Alors bien sur, il y a des exceptions mais qui ne doivent pas être l’arbre qui cache la forêt.
– Je pense notamment à des entreprises comme CSC ou Alcatel-Lucent ou l’inscription volontaire a été massive. Mais c’est le fruit d’un véritable déplacement du centre de gravité de l’activité des salariés vers le réseau et d’une évolution des modes d’échanges à travers l’entreprise. Ce qui n’est pas le cas des projets mentionnés plus haut où le RSE reste un « plus pour ceux qui veulent ».

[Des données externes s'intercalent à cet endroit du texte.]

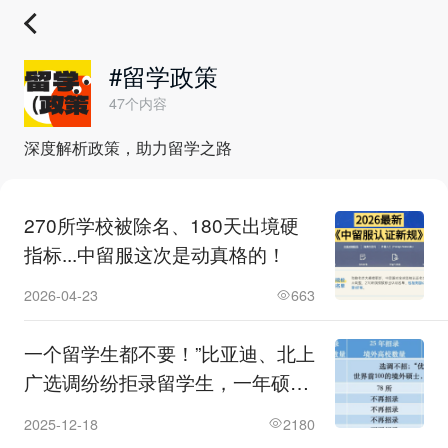
#留学政策
47个内容
深度解析政策，助力留学之路
270所学校被除名、180天出境硬
指标...中留服这次是动真格的！
2026-04-23
663
一个留学生都不要！”比亚迪、北上
广选调纷纷拒录留学生，一年硕到
底是解药还是毒药？
2025-12-18
2180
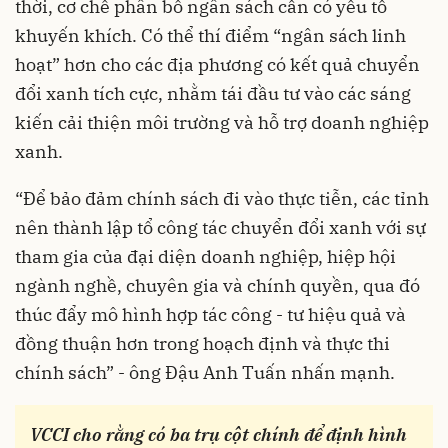
thời, cơ chế phân bổ ngân sách cần có yếu tố
khuyến khích. Có thể thí điểm “ngân sách linh
hoạt” hơn cho các địa phương có kết quả chuyển
đổi xanh tích cực, nhằm tái đầu tư vào các sáng
kiến cải thiện môi trường và hỗ trợ doanh nghiệp
xanh.
“Để bảo đảm chính sách đi vào thực tiễn, các tỉnh
nên thành lập tổ công tác chuyển đổi xanh với sự
tham gia của đại diện doanh nghiệp, hiệp hội
ngành nghề, chuyên gia và chính quyền, qua đó
thúc đẩy mô hình hợp tác công - tư hiệu quả và
đồng thuận hơn trong hoạch định và thực thi
chính sách” - ông Đậu Anh Tuấn nhấn mạnh.
VCCI cho rằng có ba trụ cột chính để định hình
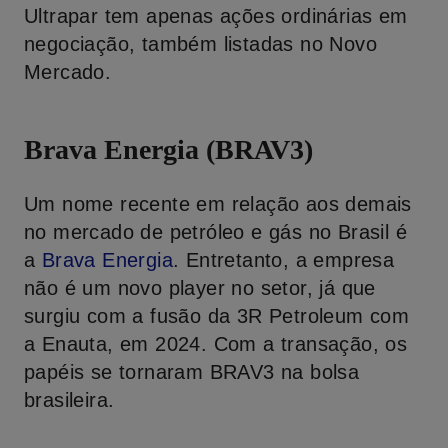
Ultrapar tem apenas ações ordinárias em
negociação, também listadas no Novo
Mercado.
Brava Energia (BRAV3)
Um nome recente em relação aos demais
no mercado de petróleo e gás no Brasil é
a
Brava Energia
. Entretanto, a empresa
não é um novo player no setor, já que
surgiu com a fusão da 3R Petroleum com
a Enauta, em 2024. Com a transação, os
papéis se tornaram BRAV3 na bolsa
brasileira.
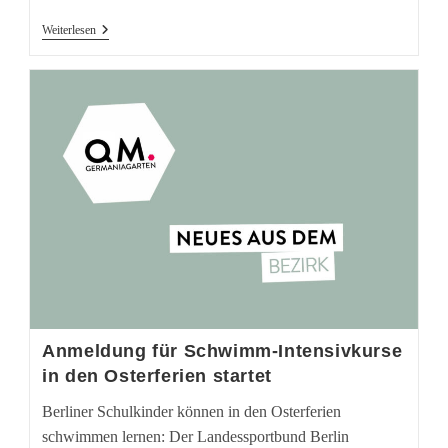
Unser
Weiterlesen
Kiez
In
Drei
Wörtern
Anmeldung für Schwimm-Intensivkurse
in den Osterferien startet
Berliner Schulkinder können in den Osterferien
schwimmen lernen: Der Landessportbund Berlin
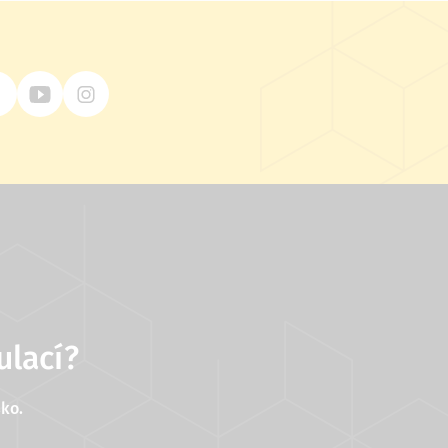
ulací?
ko.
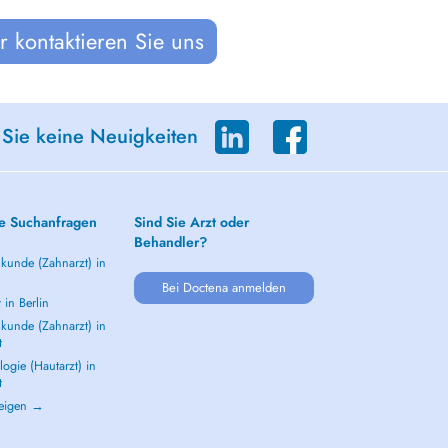
 kontaktieren Sie uns
 Sie keine Neuigkeiten
e Suchanfragen
Sind Sie Arzt oder
Behandler?
kunde (Zahnarzt) in
Bei Doctena anmelden
 in Berlin
kunde (Zahnarzt) in
t
ogie (Hautarzt) in
t
zeigen →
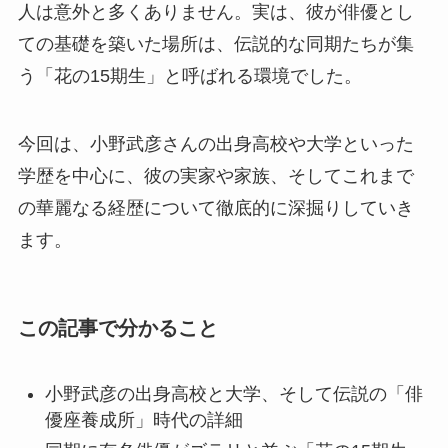
人は意外と多くありません。実は、彼が俳優とし
ての基礎を築いた場所は、伝説的な同期たちが集
う「花の15期生」と呼ばれる環境でした。
今回は、小野武彦さんの出身高校や大学といった
学歴を中心に、彼の実家や家族、そしてこれまで
の華麗なる経歴について徹底的に深掘りしていき
ます。
この記事で分かること
小野武彦の出身高校と大学、そして伝説の「俳
優座養成所」時代の詳細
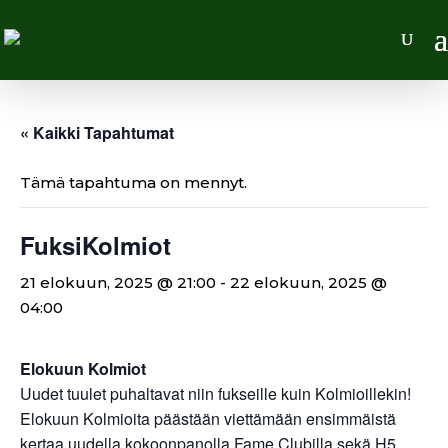
« Kaikki Tapahtumat
Tämä tapahtuma on mennyt.
FuksiKolmiot
21 elokuun, 2025 @ 21:00
-
22 elokuun, 2025 @
04:00
Elokuun Kolmiot
Uudet tuulet puhaltavat niin fukseille kuin Kolmioillekin!
Elokuun Kolmioita päästään viettämään ensimmäistä
kertaa uudella kokoonpanolla Fame Clubilla sekä H5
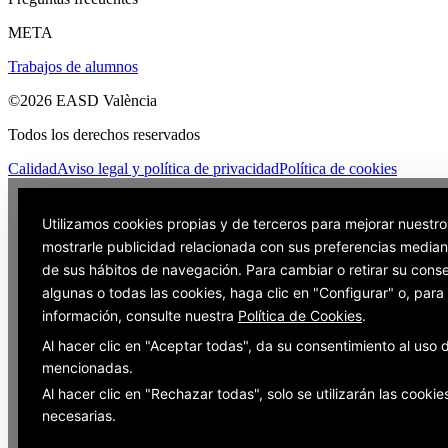
META
Trabajos de alumnos
©2026 EASD València
Todos los derechos reservados
Calidad
Aviso legal y política de privacidad
Política de cookies
Utilizamos cookies propias y de terceros para mejorar nuestro
mostrarle publicidad relacionada con sus preferencias mediant
de sus hábitos de navegación. Para cambiar o retirar su cons
algunas o todas las cookies, haga clic en "Configurar" o, par
información, consulte nuestra
Política de Cookies
.
Al hacer clic en "Aceptar todas", da su consentimiento al uso 
mencionadas.
Al hacer clic en "Rechazar todas", solo se utilizarán las cookie
necesarias.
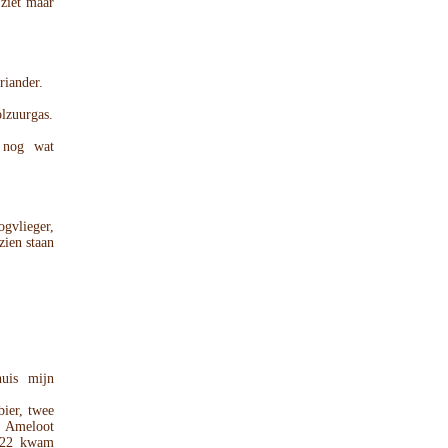
 ziet maar
riander.
olzuurgas.
n nog wat
gvlieger,
zien staan
uis mijn
ier, twee
m Ameloot
2022 kwam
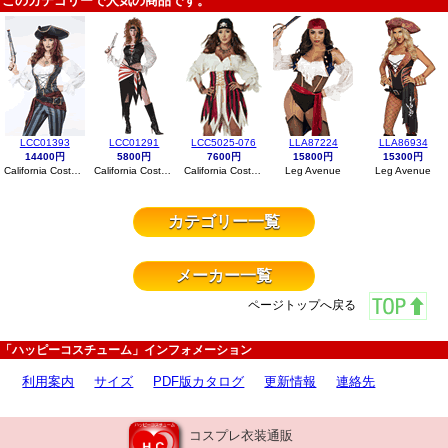
このカテゴリーで人気の商品です。
LCC01393
LCC01291
LCC5025-076
LLA87224
LLA86934
14400円
5800円
7600円
15800円
15300円
California Costumes
California Costumes
California Costumes
Leg Avenue
Leg Avenue
カテゴリー一覧
メーカー一覧
ページトップへ戻る
「ハッピーコスチューム」インフォメーション
利用案内
サイズ
PDF版カタログ
更新情報
連絡先
コスプレ衣装通販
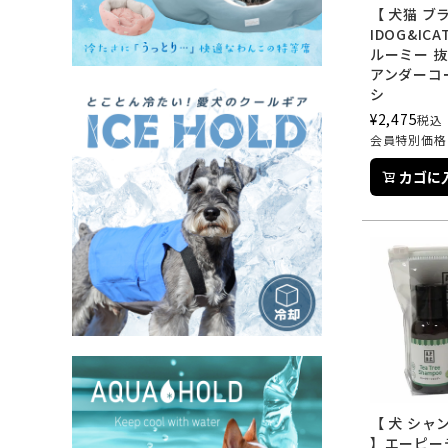
【 犬猫 ブ
IDOG&ICA
ルーミー 
アンダーコ
シ
¥
2,475
税込
会員特別価格
カゴに
【 犬 シャ
】エーピー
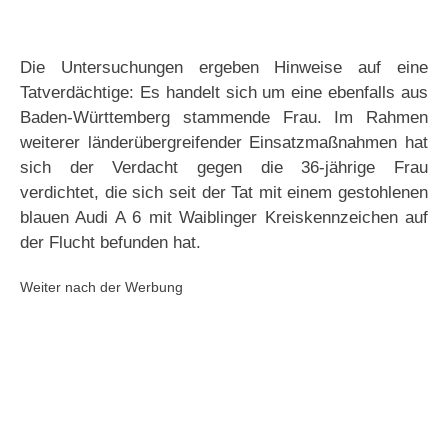
Die Untersuchungen ergeben Hinweise auf eine
Tatverdächtige: Es handelt sich um eine ebenfalls aus
Baden-Württemberg stammende Frau. Im Rahmen
weiterer länderübergreifender Einsatzmaßnahmen hat
sich der Verdacht gegen die 36-jährige Frau
verdichtet, die sich seit der Tat mit einem gestohlenen
blauen Audi A 6 mit Waiblinger Kreiskennzeichen auf
der Flucht befunden hat.
Weiter nach der Werbung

– Il y également l’exemple de Simply Market en France. Mais il faut prendre en compte sa spécificité : tout d’abord une culture d’entreprise qui favorise le networking et les liens interpersonnels, ensuite une population qui n’a en général pas accès à un ordinateur sur son lieu de travail donc ne peut rejoindre le réseau qu’hors du temps de travail et depuis leurs ordinateurs ou téléphones mobiles personnels. C’est ce qui rend d’ailleurs le cas « Simply » passionnant : il prend le contre pied de toutes les bonnes pratiques (même des miennes) et est un superbe exemple. Mais c’est quelque part parce que l’entreprise est un peu unique également.
Mais il est beaucoup plus simple de trouver des cas d’adoption massive dans les entreprises qui ont pensé globalement leur déploiement. D’ailleurs avec le temps j’entend souvent que ceux qui ont opté pour l' »inscription préalable » finissent par se heurter à un mur. Pour aller plus loin il leur faut lier les plateformes et les annuaires…chose qui pose problème car non prévue au départ.
On dit souvent qu’un tel projet est un levier du projet d’entreprise. Dans ce cas soit il doit concerner tout le monde soit il n’est qu’un appendice anecdotique du système d’information.